Provided material START

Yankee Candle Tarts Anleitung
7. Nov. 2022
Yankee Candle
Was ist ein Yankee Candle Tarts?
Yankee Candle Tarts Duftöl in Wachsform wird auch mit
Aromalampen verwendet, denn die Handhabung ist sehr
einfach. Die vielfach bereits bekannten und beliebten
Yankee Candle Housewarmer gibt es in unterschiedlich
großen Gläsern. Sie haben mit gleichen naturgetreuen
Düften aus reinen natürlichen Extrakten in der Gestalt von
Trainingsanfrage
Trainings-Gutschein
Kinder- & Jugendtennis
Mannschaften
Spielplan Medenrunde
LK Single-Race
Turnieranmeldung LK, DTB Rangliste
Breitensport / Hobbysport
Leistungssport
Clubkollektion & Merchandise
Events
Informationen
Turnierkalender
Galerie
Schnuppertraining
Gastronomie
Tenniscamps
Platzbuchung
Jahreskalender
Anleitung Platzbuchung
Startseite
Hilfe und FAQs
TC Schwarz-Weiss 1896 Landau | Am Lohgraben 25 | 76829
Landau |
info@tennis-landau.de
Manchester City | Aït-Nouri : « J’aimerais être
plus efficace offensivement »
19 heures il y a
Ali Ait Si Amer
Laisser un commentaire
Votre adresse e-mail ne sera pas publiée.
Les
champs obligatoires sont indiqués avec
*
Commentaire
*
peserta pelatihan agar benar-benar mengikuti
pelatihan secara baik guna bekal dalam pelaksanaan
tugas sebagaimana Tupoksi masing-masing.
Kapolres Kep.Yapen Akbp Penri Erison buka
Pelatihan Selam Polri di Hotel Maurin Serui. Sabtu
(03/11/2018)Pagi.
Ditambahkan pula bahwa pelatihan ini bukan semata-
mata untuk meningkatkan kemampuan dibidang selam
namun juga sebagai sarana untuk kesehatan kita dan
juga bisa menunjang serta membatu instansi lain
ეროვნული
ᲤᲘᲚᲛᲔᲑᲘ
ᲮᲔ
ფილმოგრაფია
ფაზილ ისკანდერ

Provided material END

**What is expected**:
Set each line down exactly, starting with the one that contains "tugas sebagaimana Tupoksi masing-masing." and ending with the last line of the listing; add nothing else.

**Task answer**:
tugas sebagaimana Tupoksi masing-masing.
Kapolres Kep.Yapen Akbp Penri Erison buka
Pelatihan Selam Polri di Hotel Maurin Serui. Sabtu
(03/11/2018)Pagi.
Ditambahkan pula bahwa pelatihan ini bukan semata-
mata untuk meningkatkan kemampuan dibidang selam
namun juga sebagai sarana untuk kesehatan kita dan
juga bisa menunjang serta membatu instansi lain
ეროვნული
ᲤᲘᲚᲛᲔᲑᲘ
ᲮᲔ
ფილმოგრაფია
ფაზილ ისკანდერ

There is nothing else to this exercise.